This is a photo of my Dad, it sits on my desk and while is not in great focus or taken with the kind of camera that would give brilliant detail, it captures the feel of him, or at least how I remember him.
He died on Christmas day, several years ago, I was in my parish and he was with the rest of my Mum's family. I can remember the feeling I had when I got the call, walking through the parish swearing loudly and then realising I was still wearing my Priests collar so trying to moderate my language. I had family, friends and a Church to help me through my grief. Those who are being bereaved now or living with a recent loss maybe unable to attend funeral's or the funeral will be limited to a few people. Those who would want to give you a hug and let you know they are there for you, are left wondering how to support you. Others of us will be reconnecting to previous bereavements because death is on the news so much and we are at home with a lot of time to think.

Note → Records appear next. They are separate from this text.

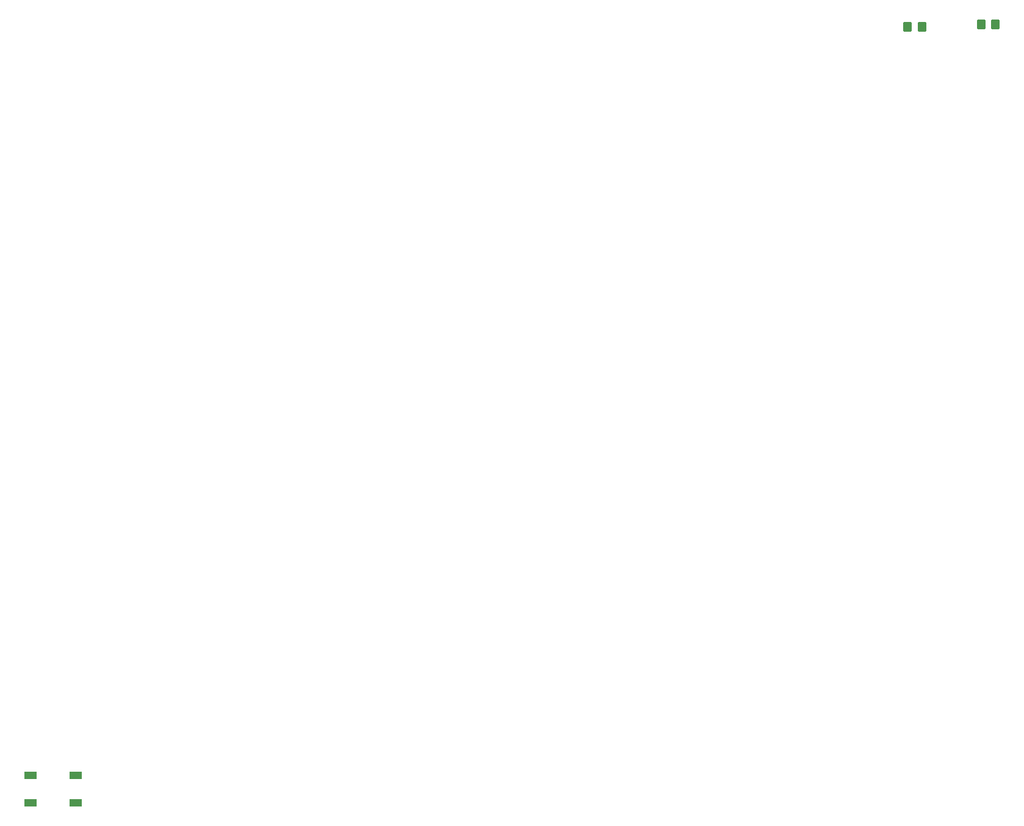
<source format=gtp>
%TF.GenerationSoftware,KiCad,Pcbnew,(6.0.6)*%
%TF.CreationDate,2023-03-05T15:32:32+02:00*%
%TF.ProjectId,UniversalTKL,556e6976-6572-4736-916c-544b4c2e6b69,rev?*%
%TF.SameCoordinates,Original*%
%TF.FileFunction,Paste,Top*%
%TF.FilePolarity,Positive*%
%FSLAX46Y46*%
G04 Gerber Fmt 4.6, Leading zero omitted, Abs format (unit mm)*
G04 Created by KiCad (PCBNEW (6.0.6)) date 2023-03-05 15:32:32*
%MOMM*%
%LPD*%
G01*
G04 APERTURE LIST*
G04 Aperture macros list*
%AMRoundRect*
0 Rectangle with rounded corners*
0 $1 Rounding radius*
0 $2 $3 $4 $5 $6 $7 $8 $9 X,Y pos of 4 corners*
0 Add a 4 corners polygon primitive as box body*
4,1,4,$2,$3,$4,$5,$6,$7,$8,$9,$2,$3,0*
0 Add four circle primitives for the rounded corners*
1,1,$1+$1,$2,$3*
1,1,$1+$1,$4,$5*
1,1,$1+$1,$6,$7*
1,1,$1+$1,$8,$9*
0 Add four rect primitives between the rounded corners*
20,1,$1+$1,$2,$3,$4,$5,0*
20,1,$1+$1,$4,$5,$6,$7,0*
20,1,$1+$1,$6,$7,$8,$9,0*
20,1,$1+$1,$8,$9,$2,$3,0*%
G04 Aperture macros list end*
%ADD10RoundRect,0.250000X0.350000X0.450000X-0.350000X0.450000X-0.350000X-0.450000X0.350000X-0.450000X0*%
%ADD11RoundRect,0.250000X-0.350000X-0.450000X0.350000X-0.450000X0.350000X0.450000X-0.350000X0.450000X0*%
%ADD12R,1.700000X1.000000*%
G04 APERTURE END LIST*
D10*
%TO.C,R_USB2*%
X323670000Y-36110000D03*
X321670000Y-36110000D03*
%TD*%
D11*
%TO.C,R_USB1*%
X311490000Y-36450000D03*
X313490000Y-36450000D03*
%TD*%
D12*
%TO.C,J1*%
X189790000Y-144130000D03*
X196090000Y-144130000D03*
X196090000Y-140330000D03*
X189790000Y-140330000D03*
%TD*%
M02*

</source>
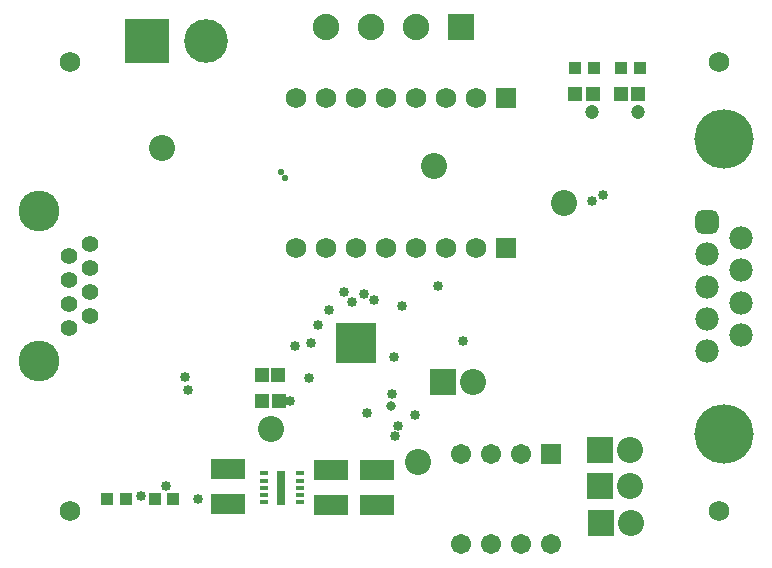
<source format=gts>
G04 Layer_Color=20142*
%FSLAX24Y24*%
%MOIN*%
G70*
G01*
G75*
%ADD77R,0.0276X0.1142*%
%ADD78R,0.0256X0.0118*%
%ADD79R,0.1339X0.1319*%
%ADD80R,0.1182X0.0671*%
%ADD81R,0.0474X0.0513*%
%ADD82R,0.0493X0.0474*%
%ADD83R,0.0395X0.0395*%
%ADD84C,0.0680*%
%ADD85C,0.0552*%
%ADD86C,0.1360*%
%ADD87C,0.0671*%
%ADD88R,0.0671X0.0671*%
%ADD89C,0.0780*%
G04:AMPARAMS|DCode=90|XSize=78mil|YSize=78mil|CornerRadius=21.5mil|HoleSize=0mil|Usage=FLASHONLY|Rotation=90.000|XOffset=0mil|YOffset=0mil|HoleType=Round|Shape=RoundedRectangle|*
%AMROUNDEDRECTD90*
21,1,0.0780,0.0350,0,0,90.0*
21,1,0.0350,0.0780,0,0,90.0*
1,1,0.0430,0.0175,0.0175*
1,1,0.0430,0.0175,-0.0175*
1,1,0.0430,-0.0175,-0.0175*
1,1,0.0430,-0.0175,0.0175*
%
%ADD90ROUNDEDRECTD90*%
%ADD91C,0.1980*%
%ADD92R,0.0680X0.0680*%
%ADD93C,0.0867*%
%ADD94R,0.0867X0.0867*%
%ADD95C,0.1458*%
%ADD96R,0.1458X0.1458*%
%ADD97C,0.0880*%
%ADD98R,0.0880X0.0880*%
%ADD99C,0.0474*%
%ADD100C,0.0336*%
%ADD101C,0.0316*%
%ADD102C,0.0218*%
%ADD103C,0.0332*%
D77*
X12942Y28740D02*
D03*
D78*
X13593Y29213D02*
D03*
Y28976D02*
D03*
Y28740D02*
D03*
Y28504D02*
D03*
Y28268D02*
D03*
X12392D02*
D03*
Y28504D02*
D03*
Y28740D02*
D03*
Y28976D02*
D03*
Y29213D02*
D03*
D79*
X15453Y33573D02*
D03*
D80*
X11201Y29370D02*
D03*
Y28189D02*
D03*
X14606Y28150D02*
D03*
Y29331D02*
D03*
X16142Y28150D02*
D03*
Y29331D02*
D03*
D81*
X24841Y41849D02*
D03*
X24290D02*
D03*
X12867Y32492D02*
D03*
X12315D02*
D03*
X12878Y31629D02*
D03*
X12326D02*
D03*
D82*
X22750Y41849D02*
D03*
X23340D02*
D03*
D83*
X23378Y42722D02*
D03*
X22748D02*
D03*
X24910Y42731D02*
D03*
X24280D02*
D03*
X9370Y28346D02*
D03*
X8740D02*
D03*
X7795D02*
D03*
X7165D02*
D03*
D84*
X5906Y27953D02*
D03*
X27559Y42913D02*
D03*
X5906D02*
D03*
X27559Y27953D02*
D03*
X19472Y41732D02*
D03*
X18472D02*
D03*
X17472D02*
D03*
X16472D02*
D03*
X15472D02*
D03*
X14472D02*
D03*
X13472D02*
D03*
X19472Y36732D02*
D03*
X18472D02*
D03*
X17472D02*
D03*
X16472D02*
D03*
X15472D02*
D03*
X14472D02*
D03*
X13472D02*
D03*
D85*
X5882Y36457D02*
D03*
X6583Y36059D02*
D03*
X5882Y35657D02*
D03*
X6583Y35260D02*
D03*
Y36858D02*
D03*
X5882Y34858D02*
D03*
X6583Y34461D02*
D03*
X5882Y34063D02*
D03*
D86*
X4882Y37961D02*
D03*
Y32961D02*
D03*
D87*
X18972Y26846D02*
D03*
X19972D02*
D03*
X20972D02*
D03*
X21972D02*
D03*
X18972Y29846D02*
D03*
X19972D02*
D03*
X20972D02*
D03*
D88*
X21972D02*
D03*
D89*
X28285Y37058D02*
D03*
Y35978D02*
D03*
Y34898D02*
D03*
Y33818D02*
D03*
X27165Y36518D02*
D03*
Y35438D02*
D03*
Y34358D02*
D03*
Y33278D02*
D03*
D90*
Y37598D02*
D03*
D91*
X27725Y30518D02*
D03*
Y40358D02*
D03*
D92*
X20472Y41732D02*
D03*
Y36732D02*
D03*
D93*
X24622Y27559D02*
D03*
X24583Y29980D02*
D03*
X24602Y28780D02*
D03*
X19346Y32264D02*
D03*
X17534Y29596D02*
D03*
X8980Y40043D02*
D03*
X12618Y30709D02*
D03*
X22387Y38224D02*
D03*
X18051Y39444D02*
D03*
D94*
X23622Y27559D02*
D03*
X23583Y29980D02*
D03*
X23602Y28780D02*
D03*
X18346Y32264D02*
D03*
D95*
X10447Y43613D02*
D03*
D96*
X8479D02*
D03*
D97*
X14447Y44094D02*
D03*
X15947D02*
D03*
X17447D02*
D03*
D98*
X18947D02*
D03*
D99*
X23326Y41276D02*
D03*
X24845Y41255D02*
D03*
D100*
X10198Y28365D02*
D03*
X19027Y33611D02*
D03*
X16996Y34809D02*
D03*
X13415Y33459D02*
D03*
X13898Y32404D02*
D03*
X13246Y31622D02*
D03*
X16870Y30787D02*
D03*
X17408Y31167D02*
D03*
X14190Y34163D02*
D03*
X23338Y38287D02*
D03*
X23688Y38484D02*
D03*
X9117Y28799D02*
D03*
X8287Y28465D02*
D03*
X15728Y35207D02*
D03*
X16743Y30463D02*
D03*
X15837Y31211D02*
D03*
X16644Y31850D02*
D03*
X16723Y33102D02*
D03*
X13939Y33553D02*
D03*
X15315Y34911D02*
D03*
X15896Y34006D02*
D03*
X15463D02*
D03*
X15030D02*
D03*
X15896Y33573D02*
D03*
X15463D02*
D03*
X15030D02*
D03*
X15896Y33140D02*
D03*
X15463D02*
D03*
X15030D02*
D03*
X14567Y34656D02*
D03*
X15069Y35256D02*
D03*
X16053Y34980D02*
D03*
X18186Y35448D02*
D03*
D101*
X16634Y31457D02*
D03*
D102*
X12943Y39272D02*
D03*
X13081Y39055D02*
D03*
D103*
X9754Y32411D02*
D03*
X9843Y31998D02*
D03*
M02*

</source>
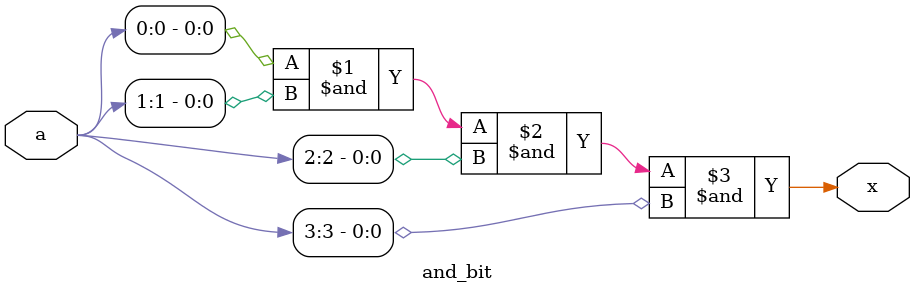
<source format=v>
`timescale 1ns/1ns

module and_bit(a,x);

input [3:0] a;
output x;

assign x = (a[0] & a[1] & a[2] & a[3]);

endmodule

</source>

The words that helped me are ancient wisdom "those we love but see no more are no longer where they once were, they are now everywhere that we are". If you are bereaved or reconnecting with a previous loss you might like to light a candle, write those words and spend some time thinking about what the person you love has given you, what you shared with them, and how they remain part of you, perhaps you love something they introduced you to, perhaps there are values they held you try to live by. When you are ready thank God for them, and entrust them to the love that hold's our universe together and in which no one is lost and nothing is wasted.